TEKS UNTUK DITELAAH →
Demikian pula saat film Petualangan Sherina mulai diputar, Bioskop 21 disesaki penonton. Tidak hanya anak-anak, orang tua, dewasa, anak baru gede, semua tumpah ruah. Ini membuktikan tingkat apresiasi masyarakat terhadap film yang berkualitas masih tinggi.

Yang terbaru tentu saja film Ayat-Ayat Cinta yang fenomenal itu. Hampir setiap hari bioskop dijubeli penonton. Nah, yang unik, kalangan yang bisa dikatakan "tidak terbiasa" dengan bioksop pun, ikut menyaksikan. Perempuan-perempuan berjilbab, aktivis dakwah di kampus dan sekolah, demikian pula ibu-ibu pengajian, bapak bersama istri dan anaknya, beramai-ramai menikmati sajian film besutan Hanung Bramantyo itu. Sebuah bukti bahwa bioksop dan film yang bermutu memang dicari semua orang.

Namun, apa yang kemudian terjadi di dunia perbioskopan di kota ini? Penulis bisa mengatakan kini kita tidak punya lagi bioskop yang layak untuk memutar film-film baru dan berkualitas. Kita kehilangan ruang untuk mengapresiasi sinema yang bagus.

ISI DATA →

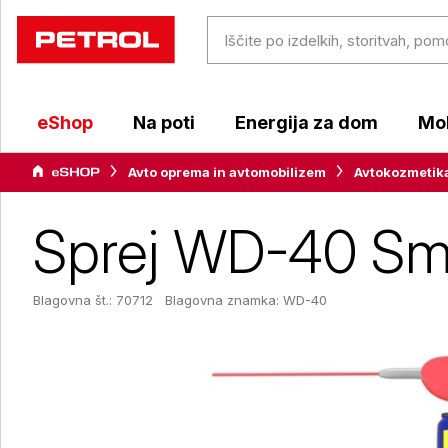
eShop
Na poti
Energija za dom
Mob
Avto oprema in avtomobilizem
Avtokozmetik
Sprej WD-40 Sma
Blagovna št.: 70712
Blagovna znamka:
WD-40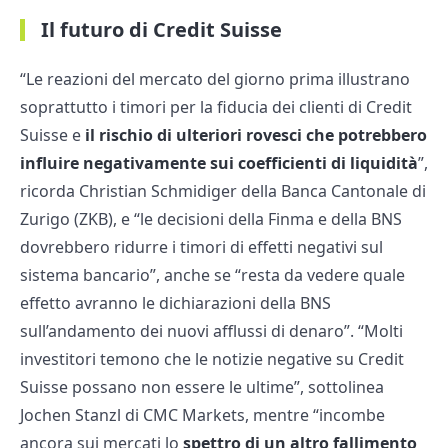
Il futuro di Credit Suisse
“Le reazioni del mercato del giorno prima illustrano
soprattutto i timori per la fiducia dei clienti di Credit
Suisse e
il rischio di ulteriori rovesci che potrebbero
influire negativamente sui coefficienti di liquidità
”,
ricorda Christian Schmidiger della Banca Cantonale di
Zurigo (ZKB), e “le decisioni della Finma e della BNS
dovrebbero ridurre i timori di effetti negativi sul
sistema bancario”, anche se “resta da vedere quale
effetto avranno le dichiarazioni della BNS
sull’andamento dei nuovi afflussi di denaro”. “Molti
investitori temono che le notizie negative su Credit
Suisse possano non essere le ultime”, sottolinea
Jochen Stanzl di CMC Markets, mentre “incombe
ancora sui mercati lo
spettro di un altro fallimento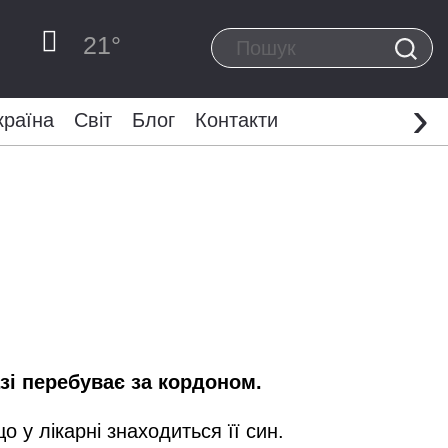
21
°
›
країна
Світ
Блог
Контакти
зі перебуває за кордоном.
 у лікарні знаходиться її син.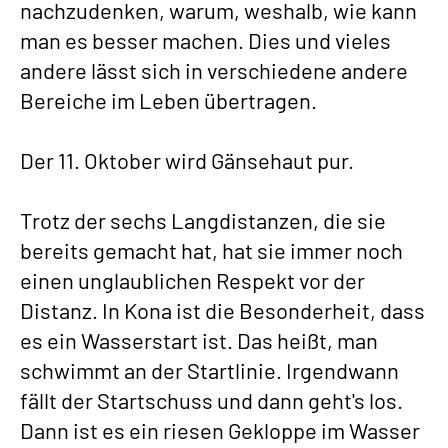
nachzudenken, warum, weshalb, wie kann
man es besser machen. Dies und vieles
andere lässt sich in verschiedene andere
Bereiche im Leben übertragen.
Der 11. Oktober wird Gänsehaut pur.
Trotz der sechs Langdistanzen, die sie
bereits gemacht hat, hat sie immer noch
einen unglaublichen Respekt vor der
Distanz. In Kona ist die Besonderheit, dass
es ein Wasserstart ist. Das heißt, man
schwimmt an der Startlinie. Irgendwann
fällt der Startschuss und dann geht's los.
Dann ist es ein riesen Gekloppe im Wasser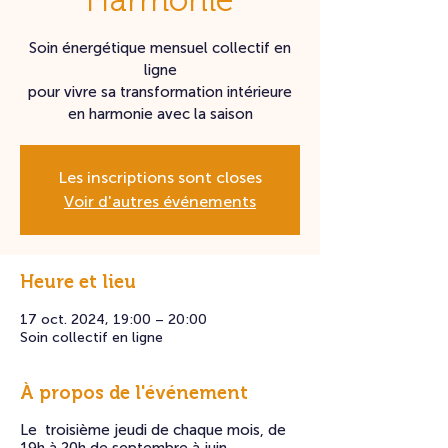
Harmonie
Soin énergétique mensuel collectif en
ligne
pour vivre sa transformation intérieure
en harmonie avec la saison
Les inscriptions sont closes
Voir d'autres événements
Heure et lieu
17 oct. 2024, 19:00 – 20:00
Soin collectif en ligne
À propos de l'événement
​Le troisième jeudi de chaque mois, de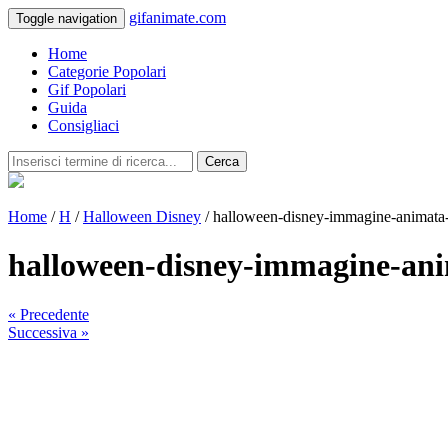
gifanimate.com
Toggle navigation
Home
Categorie Popolari
Gif Popolari
Guida
Consigliaci
Cerca
Home
/
H
/
Halloween Disney
/ halloween-disney-immagine-animata
halloween-disney-immagine-an
« Precedente
Successiva »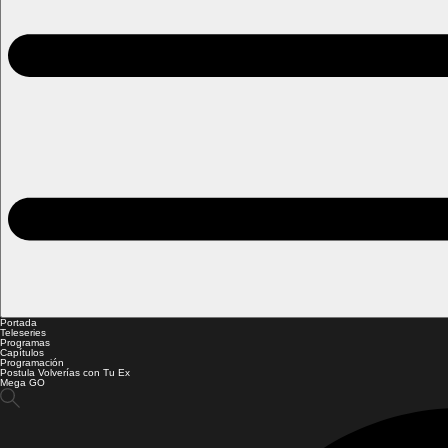
Portada
Teleseries
Programas
Capítulos
Programación
Postula Volverías con Tu Ex
Mega GO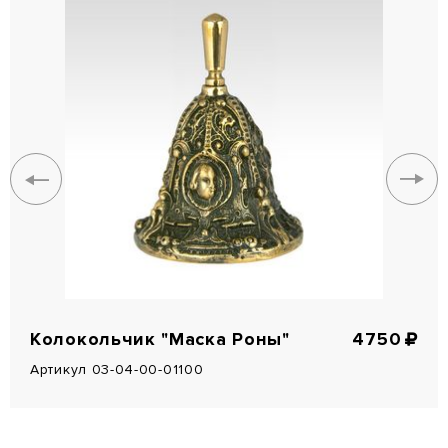
Колокольчик "Маска Роны"
4750
Артикул 03-04-00-01100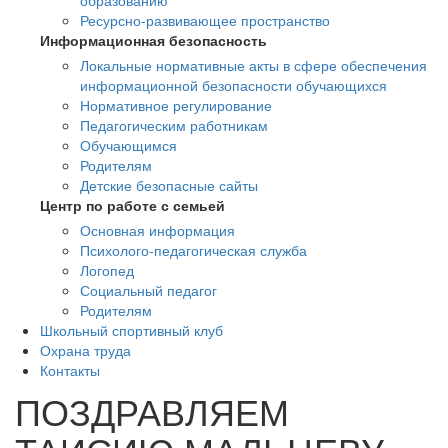
образованию
Ресурсно-развивающее пространство
Информационная безопасность
Локальные нормативные акты в сфере обеспечения
информационной безопасности обучающихся
Нормативное регулирование
Педагогическим работникам
Обучающимся
Родителям
Детские безопасные сайты
Центр по работе с семьей
Основная информация
Психолого-педагогическая служба
Логопед
Социальный педагог
Родителям
Школьный спортивный клуб
Охрана труда
Контакты
ПОЗДРАВЛЯЕМ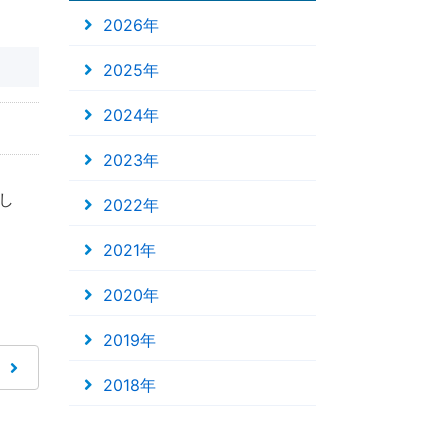
2026年
2025年
2024年
2023年
し
2022年
2021年
2020年
2019年
2018年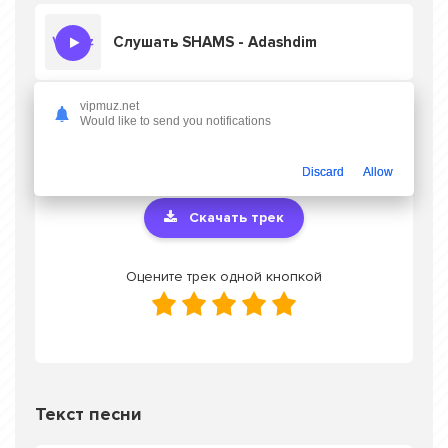
Слушать SHAMS - Adashdim
vipmuz.net
Would like to send you notifications
Скачать песню SHAMS - Adashdim
в mp3
или слушать онлайн бесплатно
Discard
Allow
Скачать трек
Оцените трек одной кнопкой
Текст песни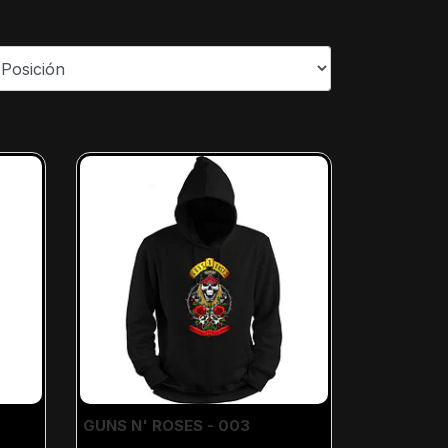
GUNS N' ROSES - 003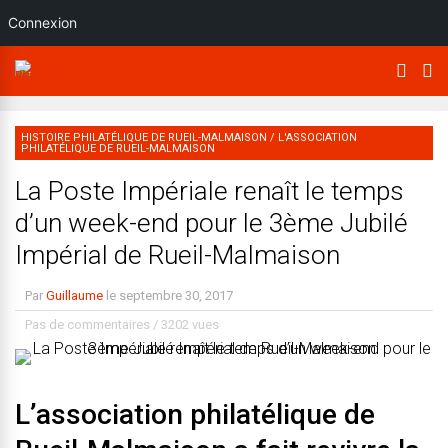
Connexion
HISTOIRE PHILATÉLIQUE DE RUEIL-MALMAISON
/
L'ASSOCIATION
PHILATÉLIQUE DE RUEIL-MALMAISON
La Poste Impériale renaît le temps
d’un week-end pour le 3ème Jubilé
Impérial de Rueil-Malmaison
Par
Guillaume
le
septembre 30, 2017
Pas de commentaires
/
3202 vues
L’association philatélique de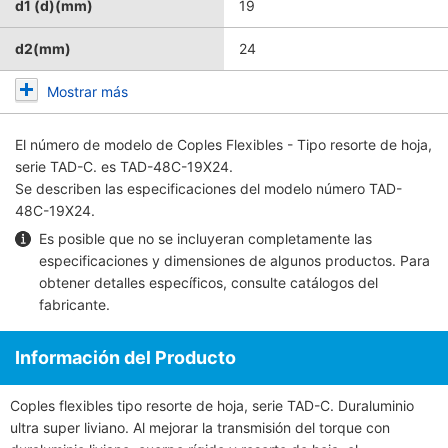
d1 (d)(mm)
19
d2(mm)
24
Mostrar más
El número de modelo de
Coples Flexibles - Tipo resorte de hoja,
serie TAD-C.
es TAD-48C-19X24.
Se describen las especificaciones del modelo número TAD-
48C-19X24.
Es posible que no se incluyeran completamente las
especificaciones y dimensiones de algunos productos. Para
obtener detalles específicos, consulte
catálogos del
fabricante
.
Información del Producto
Coples flexibles tipo resorte de hoja, serie TAD-C. Duraluminio
ultra super liviano. Al mejorar la transmisión del torque con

TUGAS ANDA → Lanjutkan teks tentang bioskop dan film berkualitas di kota ini, dimulai setelah kalimat terakhirnya. Data tersebut tidak perlu digunakan.

RUANG JAWABAN →
Kita juga kehilangan kebutuhan akan hiburan dan rekreasi. Dengan kata lain, tingkat interpretasi masyarakat kota ini terhadap sebuah karya film semakin dimandulkan.

Yang menyedihkan, kita sampai dengan sekarang tidak bisa menyaksikan film Laskar Pelangi. Film yang menginspirasi. Film yang banyak menuangkan ibrah lewat adu peran semua pemainnya. Dan yang lebih utama, kita kehilangan rasa, apresiasi, daya kritik, dan perasaan terhibur. Sungguh miris merasakan itu padahal kita berada dalam sebuah kota yang makin maju.

Sulit mengarahkan kepada siapa perihal ini dipersalahkan. Ini semata-mata hak dari pengelola dunia hiburan. Mestinya kita bisa berharap bioskop yang masih tersisa, mampu meningkatkan kualitasnya dengan menghadirkan film-film baru, baik Barat maupun nasional. Justru dengan sedikitnya jumlah bioskop merupakan peluang memperbesar pasar.

Namun, penulis melihat hal itu masih jauh panggang daripada api. Maksudnya, sulit berharap pengelola bioskop yang ada sekarang, menghadirkan film-film berkualitas baik, seperti halnya Laskar Pelangi. Kini kita hanya bisa menunggu kapan film-film itu dikemas dalam bentuk CD orisinal. Atau kita hanya bisa berharap, kapan bioskop di kota ini sudi kiranya memutar film-film yang bagus, utamanya tentu saja Laskar Pelangi.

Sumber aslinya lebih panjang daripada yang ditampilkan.